2. Running the repeatable migrations corresponding to the version to be rolled back to.

After rolling back, you may choose to then alter undeployed migration scripts to prevent future issues.

Authoring undo scripts

For rollbacks to work, an undo migration needs to be maintained for each forward versioned migration between the currently deployed version and the version to roll back to.

Executing the rollback

To execute the rollback, call the following flyway commands in sequence.

flyway undo -target=123 -configFiles=<yourprojectconfigfile.conf>

This runs all undo scripts starting from the current release, version 129, back to version 123.

flyway migrate -target=123 -configFiles=<yourprojectconfigfile.conf>

This will run the repeatable migrations, bringing the programmable object versions back to the state they had been in version 123.

Note: Remember to apply the rollback to all environments where the errant migration script has run.

Deleting migration scripts post-rollback

In cases where a rollback has been applied because of an unwanted (eg, destructive) migration script, it will be necessary to delete the migration script to ensure it doesn't run again.

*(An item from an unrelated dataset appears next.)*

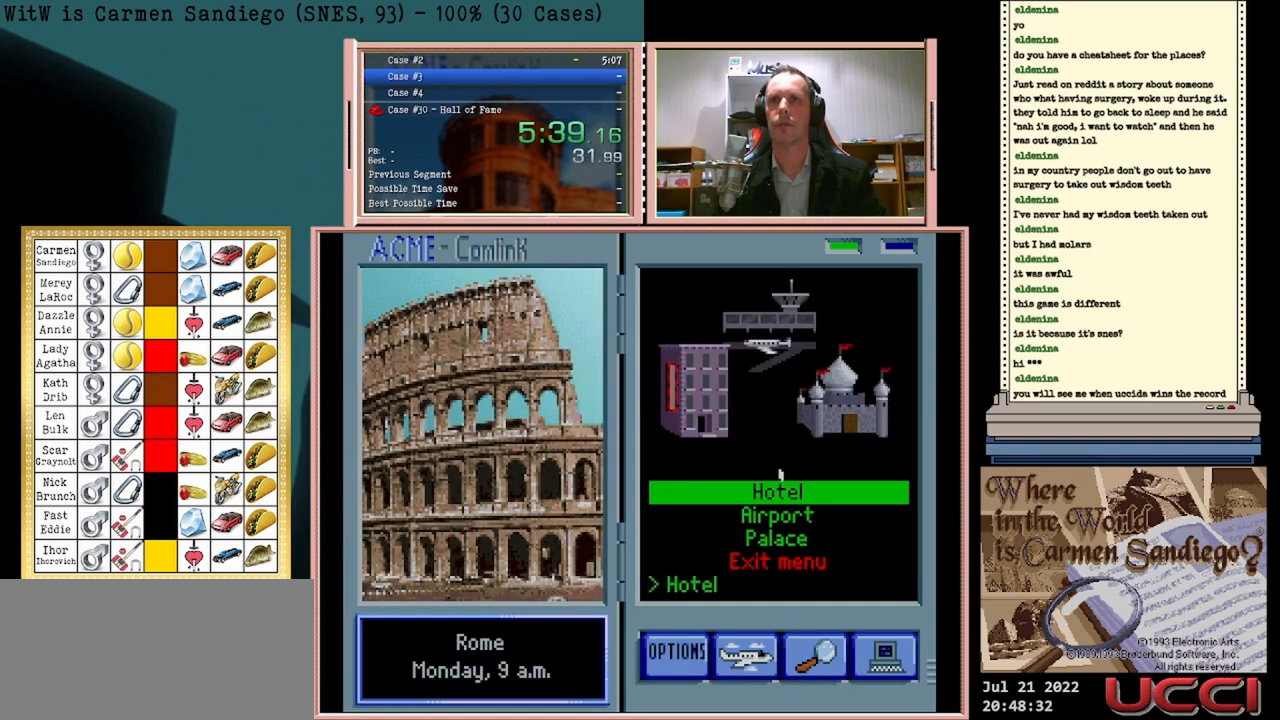
{"buttons": ["A"], "events": []}
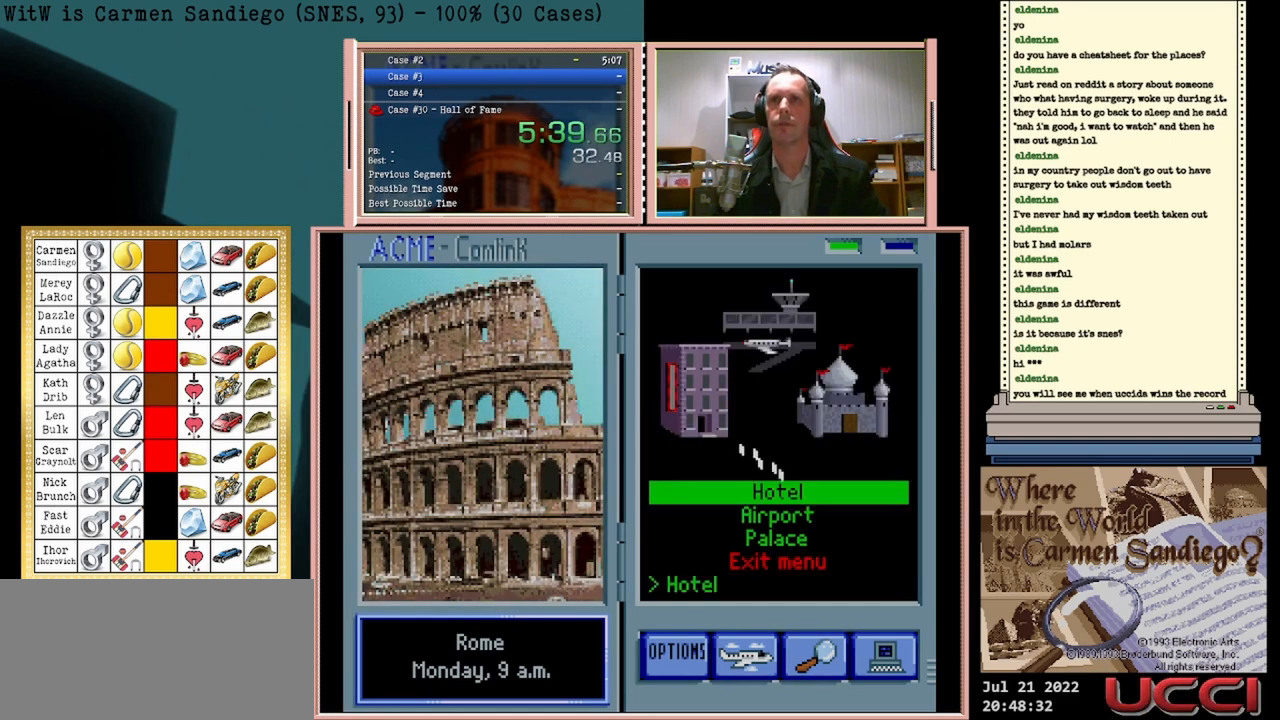
{"buttons": ["A"], "events": []}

Note: If there are development or test environments where the errant migration script remains applied, this will also need to be rolled back. If not, it will fail its validate operation, showing the status as future because a "future" migration is now missing. At this point, there are two options:

1. Drop and recreate the dev/test environment.
2. If only the "future" migration script has been deleted, but not the corresponding undo script, it is possible to run Flyway undo to effect the rollback.

Generating a rollback script using snapshots

It's also possible to generate a rollback script as part of your automated pipeline using our comparison technology.  Take a snapshot of the production database before doing the release.  Then compare production (or a post-release snapshot) to the pre-release production version to find the differences and generate a sql script to undo these.  If you run this script, the flyway_schema_history table will still show the V and R scripts as released and they will not be re-run.

This can also be achieved using scripts in Flyway Callbacks:

1. Use the beforeMigrate callback to call the flyway snapshot command to capture the current state of the database before deploying to it.
2. Use the afterMigrate (or afterMigrateError) callback to compare the target database to the snapshot to generate a script that can be used as a starting point for recovery, if needed.